**Document extract:**
+++

- Born: 1880 Kansas, United States
- Died: November 19, 1955 (aged 75) Project City, California
- Criminal status: Paroled in 1921; Released in 1926; Paroled in 1932;
- Spouse: Lavona Codding (August – November 1921)
- Convictions: Armed robbery (1917); Car theft and mail fraud (1921); Burglary (1926);
- Criminal penalty: 10 years imprisonment; 5 years imprisonment; 7 years imprisonment;

= Elmer H. Inman =

American bank robber, jewel thief and outlaw

Elmer H. Inman (1880 – June 11, 1939) was an American criminal, bank robber, jewel thief and Depression-era outlaw. At one time considered Oklahoma's "Public Enemy No. 1", he was a member of the Kimes-Terrill Gang and associated with Herman Barker and Wilbur Underhill, Jr. throughout the early-1930s.

+++

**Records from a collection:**
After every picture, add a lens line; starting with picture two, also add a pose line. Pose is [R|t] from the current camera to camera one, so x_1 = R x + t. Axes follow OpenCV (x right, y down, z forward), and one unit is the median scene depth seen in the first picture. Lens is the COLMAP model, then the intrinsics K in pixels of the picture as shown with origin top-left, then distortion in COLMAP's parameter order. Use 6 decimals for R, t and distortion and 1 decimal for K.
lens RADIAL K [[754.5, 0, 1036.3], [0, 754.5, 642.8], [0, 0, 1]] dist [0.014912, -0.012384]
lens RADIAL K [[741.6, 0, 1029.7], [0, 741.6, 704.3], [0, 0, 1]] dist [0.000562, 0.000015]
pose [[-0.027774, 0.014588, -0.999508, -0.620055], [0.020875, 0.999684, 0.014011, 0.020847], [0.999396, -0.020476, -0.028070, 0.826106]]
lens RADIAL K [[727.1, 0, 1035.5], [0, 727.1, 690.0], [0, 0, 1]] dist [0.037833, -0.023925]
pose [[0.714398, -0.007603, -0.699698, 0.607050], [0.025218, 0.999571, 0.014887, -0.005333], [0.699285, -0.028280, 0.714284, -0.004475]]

+++

**Your instructions:** Pick up the biography of Elmer H. Inman after its last sentence and continue writing it.

**The answer:**
==Biography==

===Early life and marriage===
Elmer Inman was born in Kansas in 1880. He received his first major criminal conviction for his participation in a jewelry heist in Arkansas City and was sentenced to serve at least 10 years in Leavenworth Penitentiary. Once inside, he managed to get into the good graces of Warden J.K. Codding and his family. Inman was able to convince the warden he had been "jobbed" for the robbery and eventually became his chauffeur. Inman was also wonderfully attentive to the warden's sickly wife and began a romantic relationship with his daughter Lavona. The two were married in August 1921, shortly after Inman's parole.

While Lavona petitioned the state of Kansas to pardon her husband however, Inman was arrested for stealing a car in Oklahoma and was sent back to Leavenworth. It was also discovered around this time that Inman had been selling stolen jewelry throughout his time as an inmate and was charged with using the prison mail to defraud. On November 8, 1921, his marriage to Lavona was annulled on the grounds that, while a convicted felon, his marriage could not be recognized by the state.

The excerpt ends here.